Старик трижды поклонился белой головой, касаясь земли снятой шапкой.

За гремячьей околицей привязалась собака — полугодовалый волчьей масти кобелёк, ещё плоский, большелапый, с никак не встающим на зрелый манер левым ухом. Кобелёк поначалу долго глядел на уходившую колонну, потом вдруг сорвался, нагнал и, то робея и присаживаясь, то обнадёжив себя какой-то догадкой, опять догонял и озабоченно продирался подступившими к дороге овсами. Время от времени он привставал зайцем на задних лапах и проглядывал отряд с переменчивой тоской и надеждой в жёлтых сиротских глазах.

— Иди домой, милый, — крикнул ему Матюха. — Нету тут никого твоих.

Но кобелёк не послушался и долго ещё шуршал овсами, выбегал позади на дорогу и в поджарой стойке тянул носом взбитую пыль. И только когда лейтенант бросил ему пирожок, щенок, взвизгнув, шарахнулся от него, будто от камня, и постепенно отстал, запропал куда-то…

Верхи почуялись ещё издали, попёр долгий упорный тягун, заставивший змеиться дорогу. Поля ещё цеплялись за бока — то просцо в седой завязи, будто в инее, то низкий ячменёк, но вот и они изошли, и воцарилась дикая вольница, подбитая пучкастым типчаком и вершковой полынью, среди которых, красно пятная, звездились куртинки суходольных гвоздик. Раскалённый косогор звенел кобылкой, веял знойной хмелью разомлевших солнцелюбивых трав. Пыльные спины мужиков пробила солёная мокреть, разило терпким загустевшим потом, но они всё топали по жаркой даже сквозь обувь пыли, шубно скопившейся в колеях, нетерпеливо поглядывая на хребтину, где дремал в извечном забытьи одинокий курган с обрезанной вершиной. И когда до него было совсем рукой подать, оттуда снялся и полетел, будто чёрная распростёртая рубаха, матёрый орёл-курганник.

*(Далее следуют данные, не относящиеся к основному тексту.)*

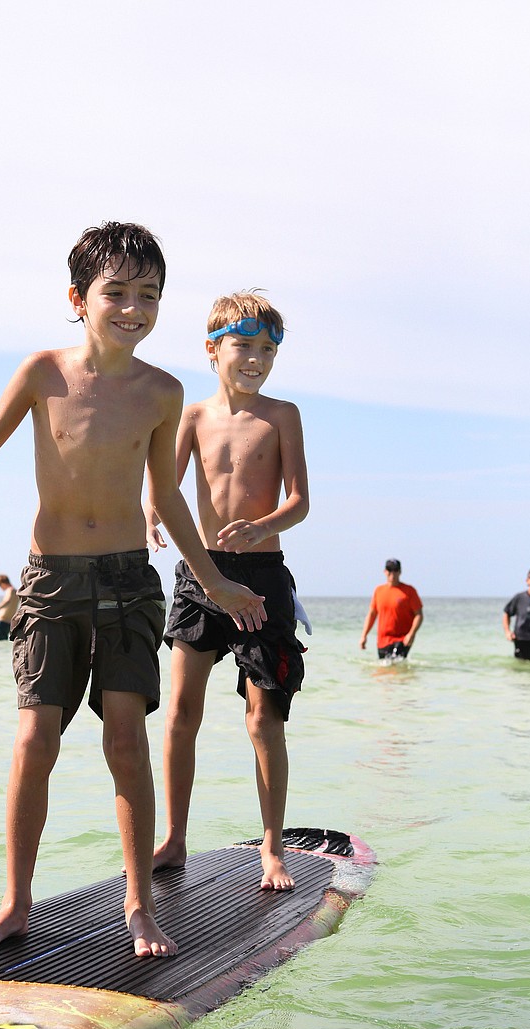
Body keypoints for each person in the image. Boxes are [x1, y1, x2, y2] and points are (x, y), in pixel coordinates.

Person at [0, 221, 266, 960]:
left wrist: (215, 581)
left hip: (128, 580)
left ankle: (139, 904)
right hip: (52, 581)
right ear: (78, 298)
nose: (134, 308)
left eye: (150, 295)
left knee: (125, 739)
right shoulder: (43, 373)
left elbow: (166, 498)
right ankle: (15, 901)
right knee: (34, 738)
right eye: (117, 292)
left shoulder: (163, 392)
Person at [147, 291, 309, 889]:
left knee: (264, 718)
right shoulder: (192, 416)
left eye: (268, 349)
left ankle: (272, 846)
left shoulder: (283, 415)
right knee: (180, 711)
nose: (256, 359)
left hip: (262, 577)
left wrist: (263, 526)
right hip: (199, 574)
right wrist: (149, 514)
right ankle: (174, 838)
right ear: (213, 350)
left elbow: (300, 501)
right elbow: (164, 486)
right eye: (244, 345)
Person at [359, 559, 423, 659]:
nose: (392, 573)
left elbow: (419, 615)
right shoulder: (379, 591)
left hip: (402, 639)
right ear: (385, 572)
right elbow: (372, 614)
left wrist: (412, 633)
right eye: (389, 570)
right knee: (384, 666)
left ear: (400, 572)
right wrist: (364, 635)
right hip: (383, 640)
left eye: (395, 570)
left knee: (396, 664)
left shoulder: (409, 591)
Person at [502, 568, 530, 660]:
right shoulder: (519, 598)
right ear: (527, 581)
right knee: (521, 666)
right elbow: (507, 613)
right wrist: (507, 632)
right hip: (522, 640)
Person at [0, 574, 19, 640]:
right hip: (9, 622)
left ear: (2, 583)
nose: (0, 587)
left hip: (2, 620)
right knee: (3, 640)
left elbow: (7, 601)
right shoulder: (16, 591)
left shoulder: (9, 590)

Усвятцы, наезжая в район, редко пользовались этим верховым просёлком, хотя и скрадывавшим путь версты на четыре, но уморным для ездоков и лошадей, особенно в знойную пору. Чаще же ездили ключевским низом, по людным местам, прохладным и обветлённым, никогда не докучавшим пылюкой. Но всегда тянуло побывать здесь, на манивших горах, хотя за делами не всякий того удосужился. И вот занесло всех разом аж на самую маковку!

— Правое плечо вперёд! — скомандовал лейтенант, и отряд свернул с дороги к подножию кургана. — Пере-ку-у-ур!

Как ни упёхались мужики за долгий переход, но и пав ничком на жёсткую траву, каждый всё-таки лёг не как попало, а все до единого головой на восток, куда крутым овражным обрывом метров на семьдесят, а то и на все сто неожиданно обрезались Верхи. И открывалась отсюда даль неоглядная, сразу с несколькими деревеньками, нанизанными на блескучие петли Выпи-реки, с мельничным плёсом и самой мельничкой, бело кипевшей игрушечным колесом, с клубившимися левадами приречных ольх и ракит, россыпью коров во влажнозелёных лугах, мерцающих озерками и болотцами, с бугорками сенных стожков и сизыми капустными бахчами — всё это звалось той самой Ключевской балкой, питавшейся обильными ключами из-под Верхового уреза, было тем самым низом, по которому и проходила излюбленная дорога. А по-за балкой вновь поднималась, дыбилась холмами материковая земля, и дивно было глядеть сразу на всю эту уймищу хлебов, уходивших вёрст на пятнадцать вправо и влево. И ещё было дивно, что над всем этим — казалось, вот оно, только дотянуться рукой — неслось по ветру невесть откуда взявшееся одинокое облако, будто белый отставший гусь-лебедь, и тень от него, пересекая долину, мимолётно темнила то светлобелёные хаты, то блёстки воды, то хлебные нивы на взгорьях. А ещё выше, там, где царило одно только солнце, кружил в восходящем паренье тот самый старый курганник, что неслышной тенью сорвался с дремотных верхов.

Так и не сойдя с седла, лейтенант вместе с конём остановился у самого края и долго глядел вниз с жутковатой высоты.

— Да-а… — протянул он и, обернувшись к подъехавшим телегам, изумлённо спросил у дедушки Селивана: — Как же я утром этого не видел?

— Дак ты, мил человек, в ста саженях мимо и проскочил. Эвон где дорога-то!

— Пожалуй… А это что за курган?

— А он завсегда тут был. Спокон веку. Может, кто насыпал, а может, и сам по себе. На нём и стояла дозорная вежа. Вишь, макушка срезана? Для того, видать, и сровняли, чтоб вежу поставить.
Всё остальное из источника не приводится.